━━━ STORED RECORDS

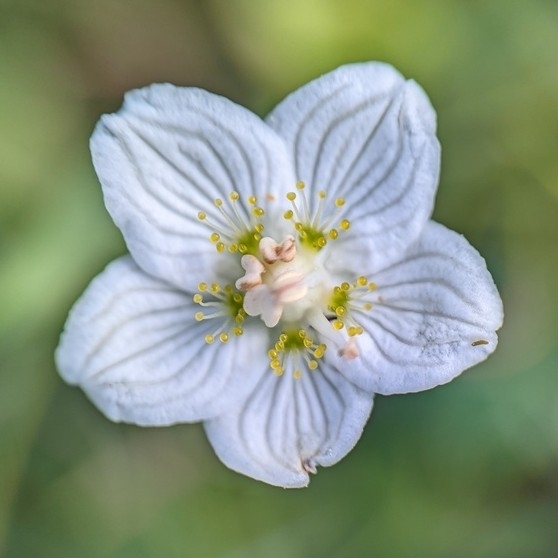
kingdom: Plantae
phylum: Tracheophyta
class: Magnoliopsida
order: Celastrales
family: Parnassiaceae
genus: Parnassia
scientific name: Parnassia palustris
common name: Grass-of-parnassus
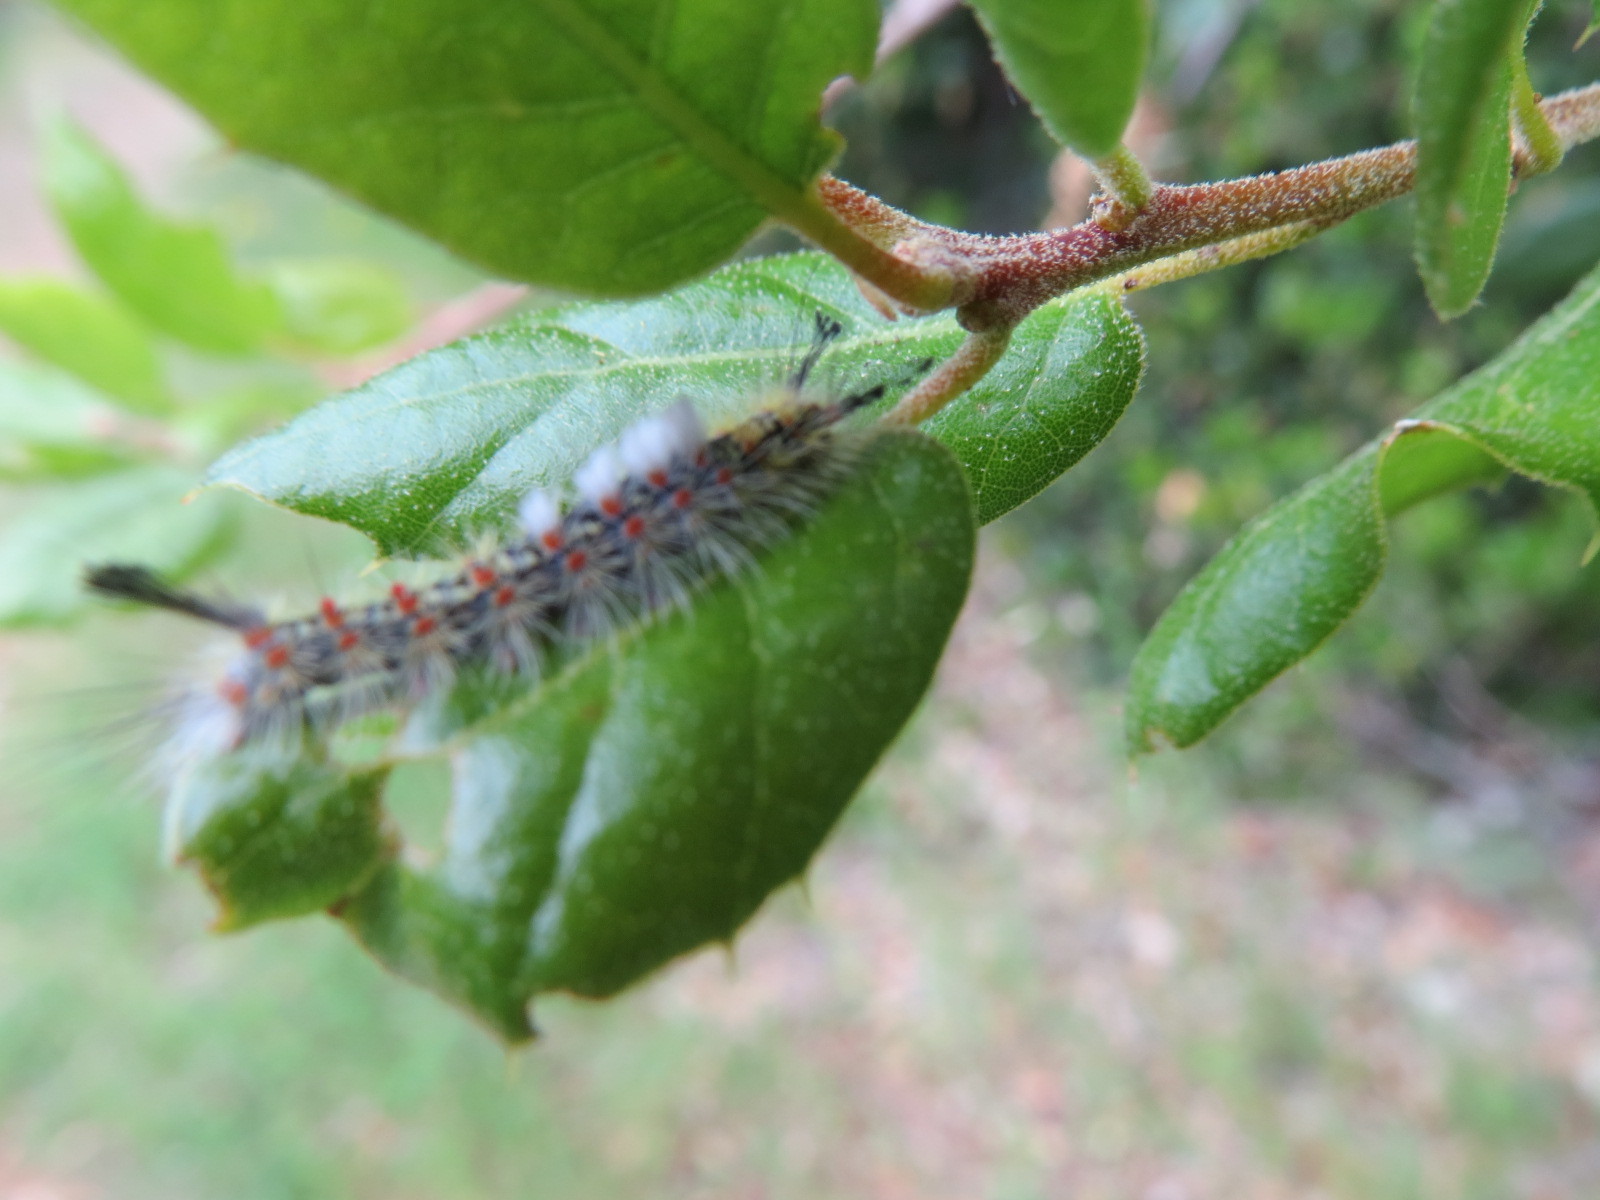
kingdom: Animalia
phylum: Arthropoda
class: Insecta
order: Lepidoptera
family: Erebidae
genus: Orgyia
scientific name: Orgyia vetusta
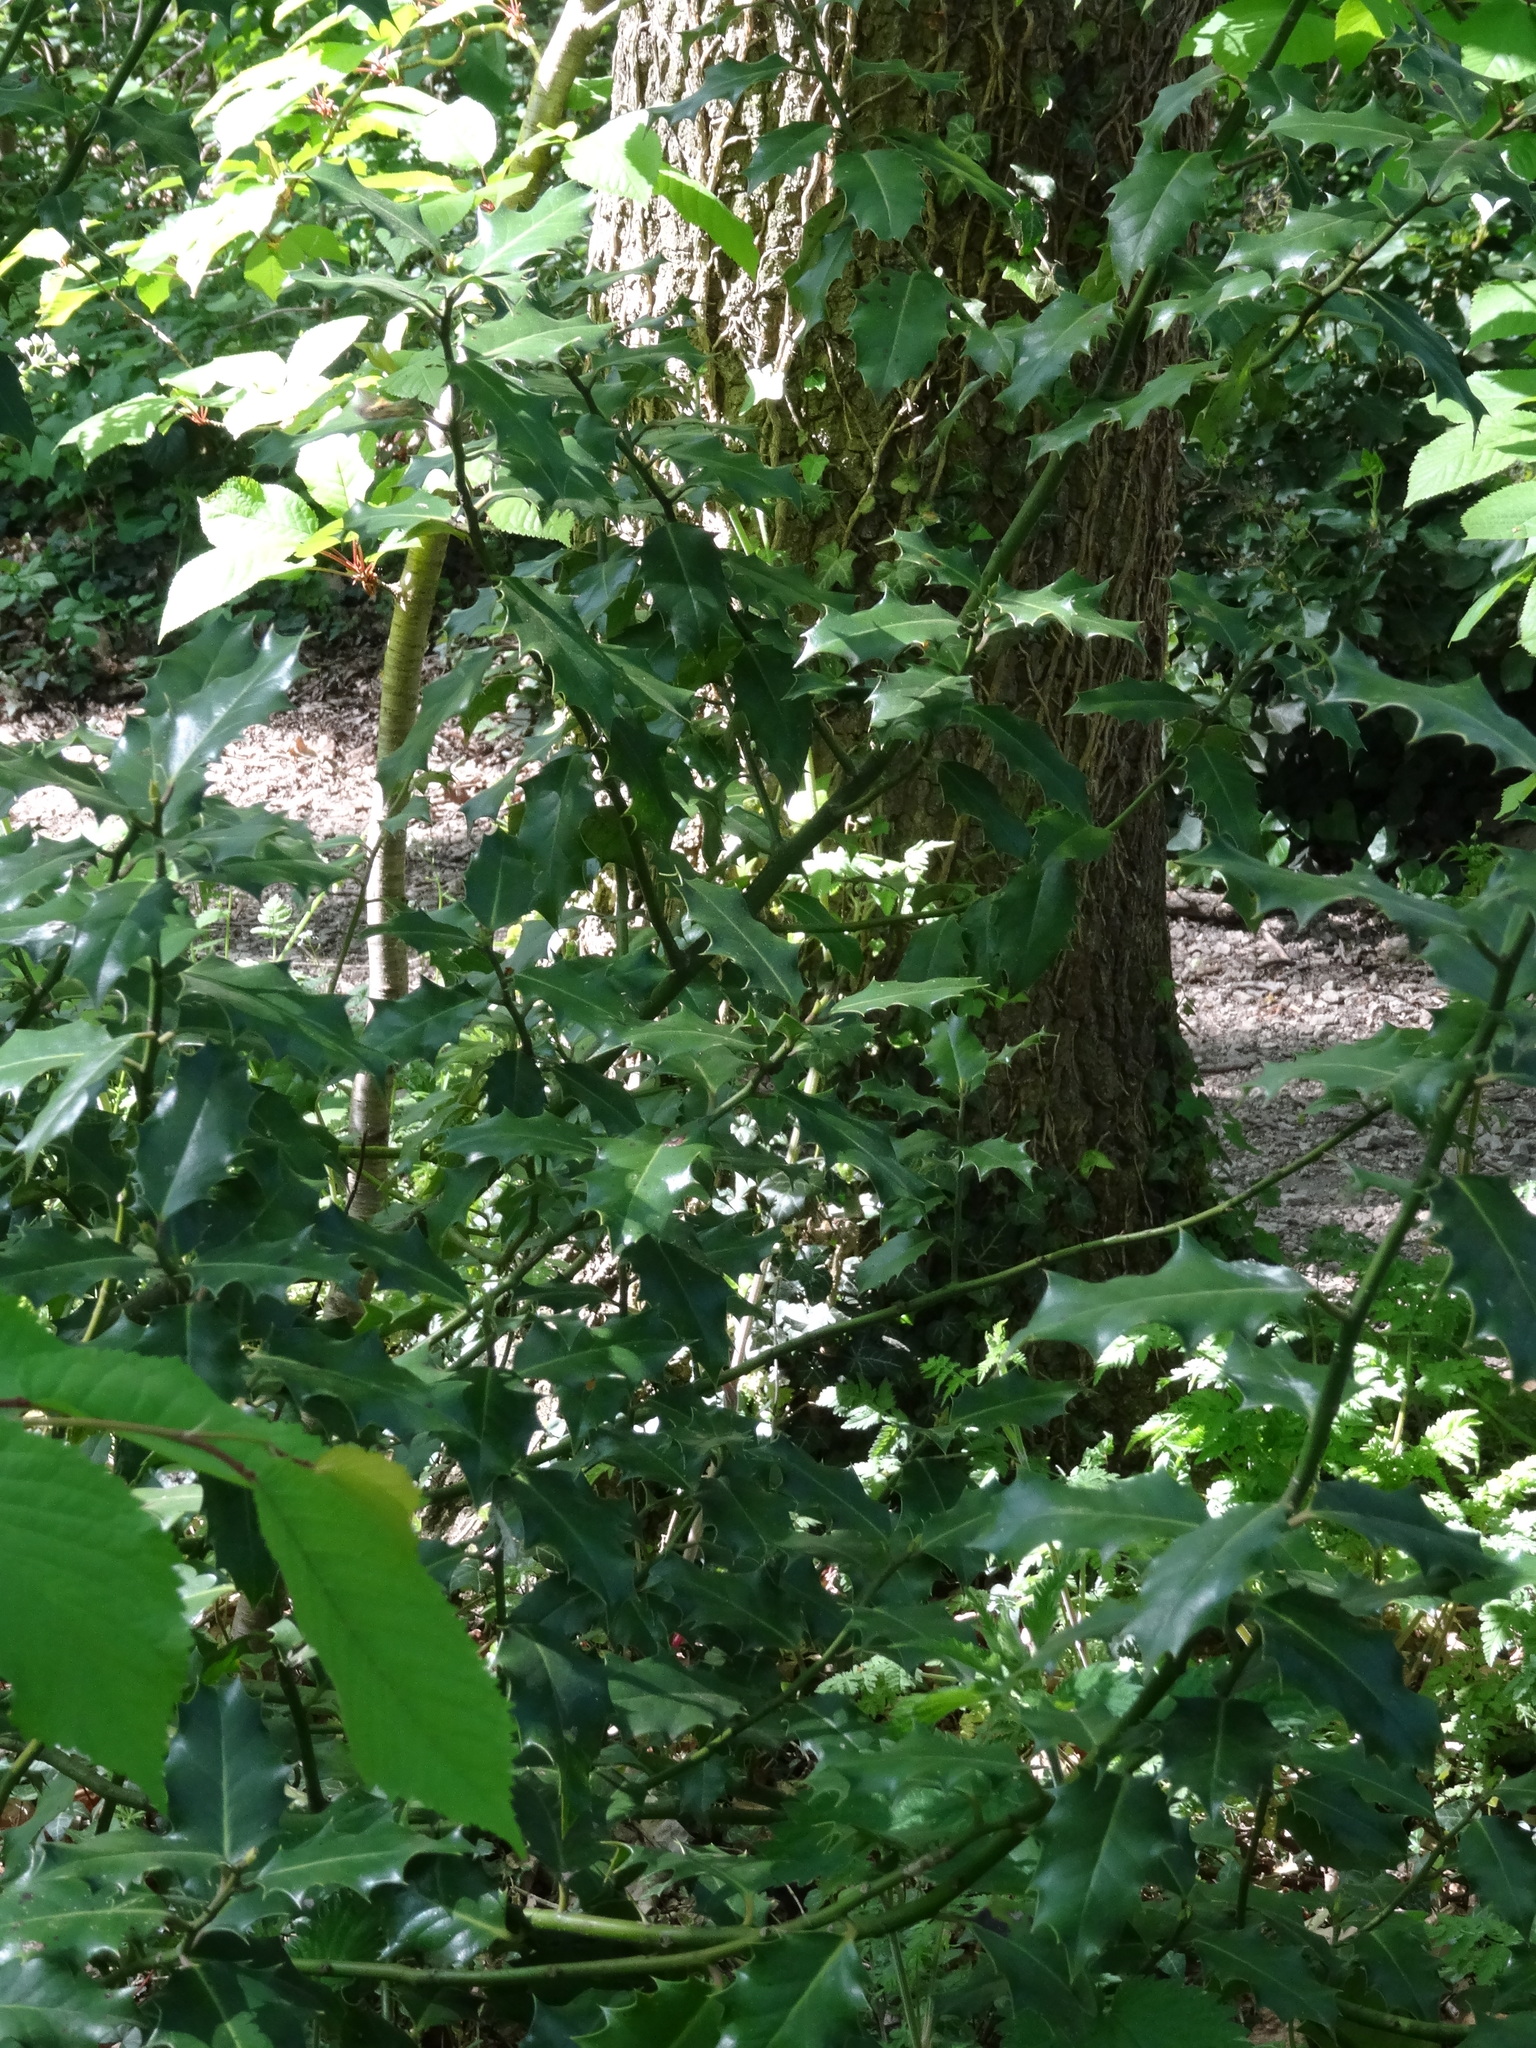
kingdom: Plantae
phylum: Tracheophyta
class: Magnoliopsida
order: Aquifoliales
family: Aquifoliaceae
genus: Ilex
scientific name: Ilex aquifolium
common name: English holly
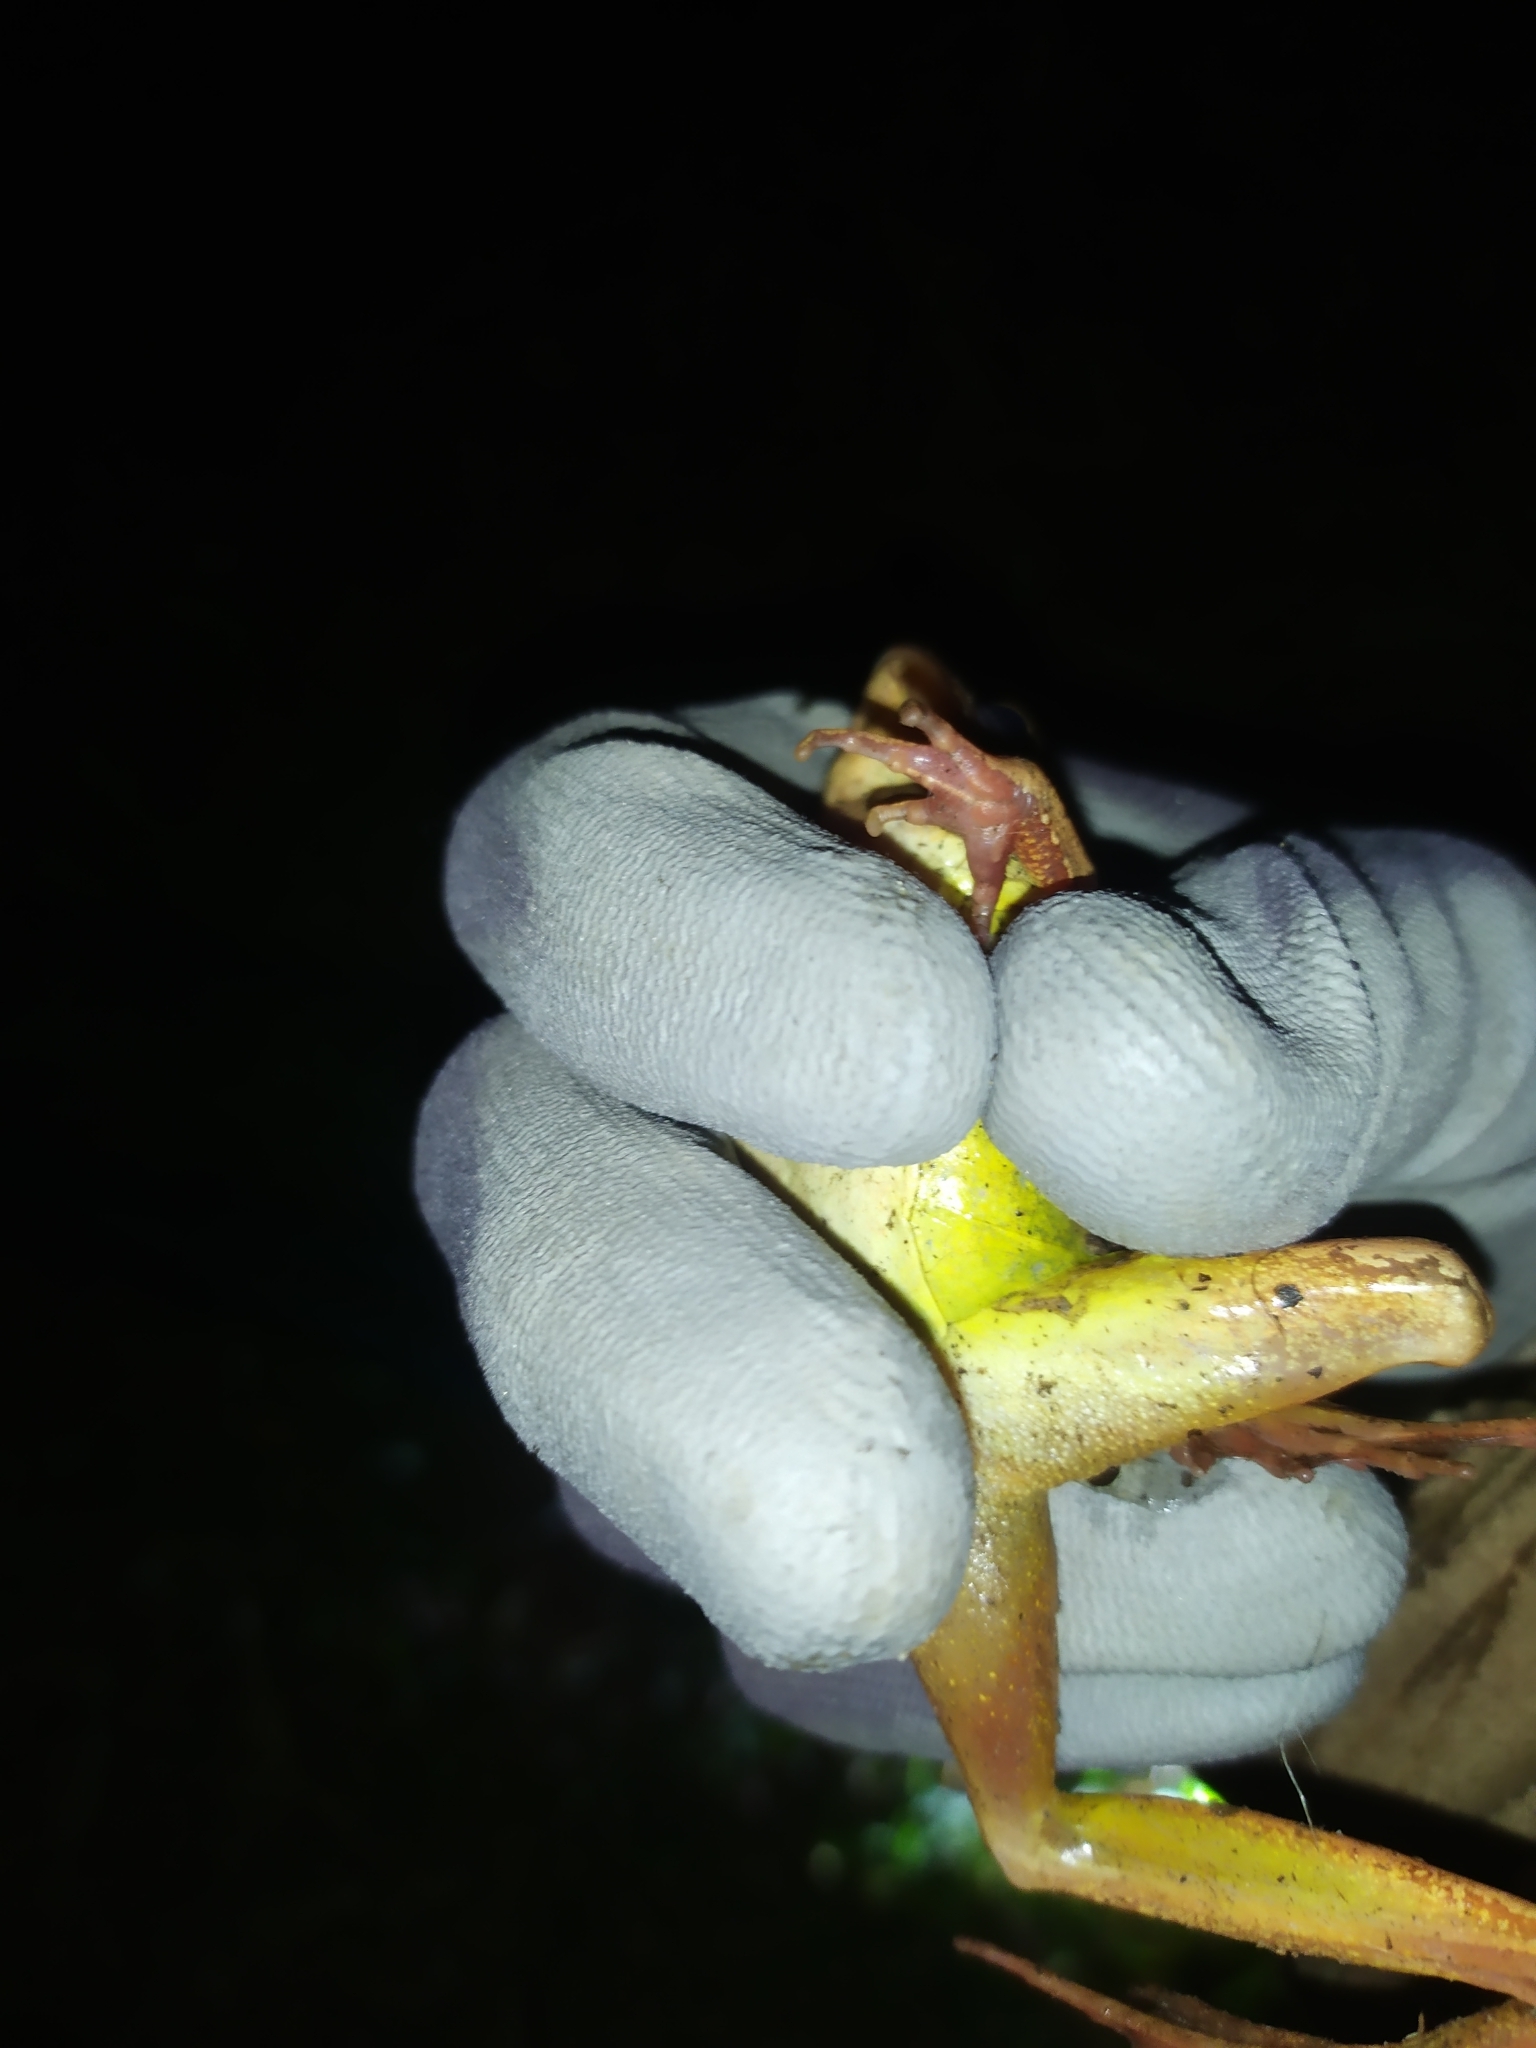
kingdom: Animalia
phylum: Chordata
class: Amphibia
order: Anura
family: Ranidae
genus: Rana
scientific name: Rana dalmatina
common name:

━━━━━━

**REQUIRED WORK:** Rename "scientific name" to "species name" throughout all the records and write them out again with everything else unchanged. Omit the pictures.

**EXERCISE RESULT:**
kingdom: Plantae
phylum: Tracheophyta
class: Magnoliopsida
order: Celastrales
family: Parnassiaceae
genus: Parnassia
species name: Parnassia palustris
common name: Grass-of-parnassus
kingdom: Animalia
phylum: Arthropoda
class: Insecta
order: Lepidoptera
family: Erebidae
genus: Orgyia
species name: Orgyia vetusta
kingdom: Plantae
phylum: Tracheophyta
class: Magnoliopsida
order: Aquifoliales
family: Aquifoliaceae
genus: Ilex
species name: Ilex aquifolium
common name: English holly
kingdom: Animalia
phylum: Chordata
class: Amphibia
order: Anura
family: Ranidae
genus: Rana
species name: Rana dalmatina
common name:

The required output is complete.